Soixante-quinze ans d’artisanat

© Yonex

Il était une fois l’histoire d’une raquette pas tout à fait ronde, venue d’une contrée très enneigée, sur la mer du Japon. Le fondateur de la marque nipponne YONEX, Minoru YONEYAMA nous a quitté, à l’âge de quatre-vingt-quinze ans. Il était l’âme de la fameuse raquette isométrique; aujourd’hui son fils Ben, ses deux petits-fils et filles Casey et Alyssa en assurent la pérennité.

Yonex, la marque bleue et verte. Bleue comme la mer jamais très lointaine, Verte comme la nature omniprésente des montagnes du département de Niigata ; nature peu clémente, immortalisée par le roman du prix Nobel de littérature Yasunari Kawabata Pays de Neige. Dans ce froid et sous des tonnes de flocons Minoru YONEYAMA s’était forgé un caractère de battant et avait construit son empire mondial. Artisanat, innovation, marketing : Les trois piliers de la légende Yonex.

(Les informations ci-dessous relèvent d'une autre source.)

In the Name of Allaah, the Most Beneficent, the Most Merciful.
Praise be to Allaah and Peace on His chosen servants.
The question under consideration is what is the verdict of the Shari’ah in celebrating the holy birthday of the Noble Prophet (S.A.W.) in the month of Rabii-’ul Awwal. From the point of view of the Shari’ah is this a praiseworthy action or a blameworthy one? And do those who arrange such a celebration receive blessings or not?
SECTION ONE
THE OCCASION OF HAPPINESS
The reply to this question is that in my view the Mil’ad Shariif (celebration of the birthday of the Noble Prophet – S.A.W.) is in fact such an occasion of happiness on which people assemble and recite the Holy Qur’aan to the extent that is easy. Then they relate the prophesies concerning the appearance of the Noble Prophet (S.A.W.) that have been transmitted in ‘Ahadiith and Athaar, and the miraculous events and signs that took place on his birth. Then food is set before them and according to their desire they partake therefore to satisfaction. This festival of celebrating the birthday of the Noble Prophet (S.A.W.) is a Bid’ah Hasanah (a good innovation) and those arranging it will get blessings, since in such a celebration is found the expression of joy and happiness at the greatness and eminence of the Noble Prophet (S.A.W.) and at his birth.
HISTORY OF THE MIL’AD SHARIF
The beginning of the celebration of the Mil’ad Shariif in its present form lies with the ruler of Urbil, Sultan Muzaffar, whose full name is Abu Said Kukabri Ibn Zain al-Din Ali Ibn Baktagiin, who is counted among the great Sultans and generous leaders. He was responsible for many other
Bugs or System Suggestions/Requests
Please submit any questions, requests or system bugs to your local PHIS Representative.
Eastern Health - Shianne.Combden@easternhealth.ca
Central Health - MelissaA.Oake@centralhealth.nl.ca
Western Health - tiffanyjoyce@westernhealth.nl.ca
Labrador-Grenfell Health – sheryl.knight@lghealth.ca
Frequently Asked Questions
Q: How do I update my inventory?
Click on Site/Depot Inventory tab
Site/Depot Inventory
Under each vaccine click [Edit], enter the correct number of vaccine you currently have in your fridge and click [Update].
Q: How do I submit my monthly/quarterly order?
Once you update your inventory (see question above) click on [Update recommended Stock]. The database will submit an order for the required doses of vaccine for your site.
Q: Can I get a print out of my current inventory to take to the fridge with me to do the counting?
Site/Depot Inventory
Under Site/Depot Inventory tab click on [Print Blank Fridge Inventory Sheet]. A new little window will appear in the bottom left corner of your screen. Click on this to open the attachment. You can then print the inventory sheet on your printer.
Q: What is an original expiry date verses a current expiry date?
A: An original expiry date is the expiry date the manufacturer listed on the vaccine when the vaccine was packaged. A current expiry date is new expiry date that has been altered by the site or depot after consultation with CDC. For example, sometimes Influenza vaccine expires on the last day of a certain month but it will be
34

L’artisanat japonais se définit par le terme mono-zukuri : une attention délicate aux détails et à la finition, un respect des matières premières et de leurs producteurs, une tradition de père en fils.
Jusqu’à la première moitié du XXème siècle, le père du petit Minoru Yoneyama avait tenu, bon an mal an, une petite manufacture de sandales en bois. Minoru avait été témoin des déchirements familiaux autour d’un petit commerce voué à la disparition ; l’entêtement du père, le stoïcisme de la mère, un récit pas loin des Raisins de la colère. Il avait mesuré toute la difficulté de faire perdurer la tradition. Engagé de force dans l’armée japonaise lors de la deuxième guerre, il était revenu miraculé du front. Son père décédé, lui avait légué en 1946 un petit moteur de scierie. Minoru avait alors renoncé à ses rêves de voyage et créé une entreprise de flotteurs de filets de pêche en bois. Très vite maudit par l’évolution du marché, le plastique remplaçant le bois comme matériel de prédilection des pêcheurs, Minoru avait, sur un coup de tête et avec un flair de futur Tycoon, pris le train pour Tokyo où on lui avait parlé d’un marché de raquettes en bois. Il ne connaissait pas le monde du sport, encore moins celui alors en plein boom qui fait encore aujourd’hui la renommée de la compagnie : le badminton. Pari risqué, pari gagné, en un temps éclair.

La compagnie d’articles de sport Yoneyama était créée en 1957, très vite performante par la quantité de production et la qualité des raquettes, elle se lance dans le tennis en 1969. Le côté visionnaire et scientifique de Minoru c’était alors la T-7000, la première raquette au monde en aluminium. Sans arrêter la production des raquettes en bois, il cherchait déjà l’avantage, l’éclaire de génie afin de prendre les devants sur la concurrence.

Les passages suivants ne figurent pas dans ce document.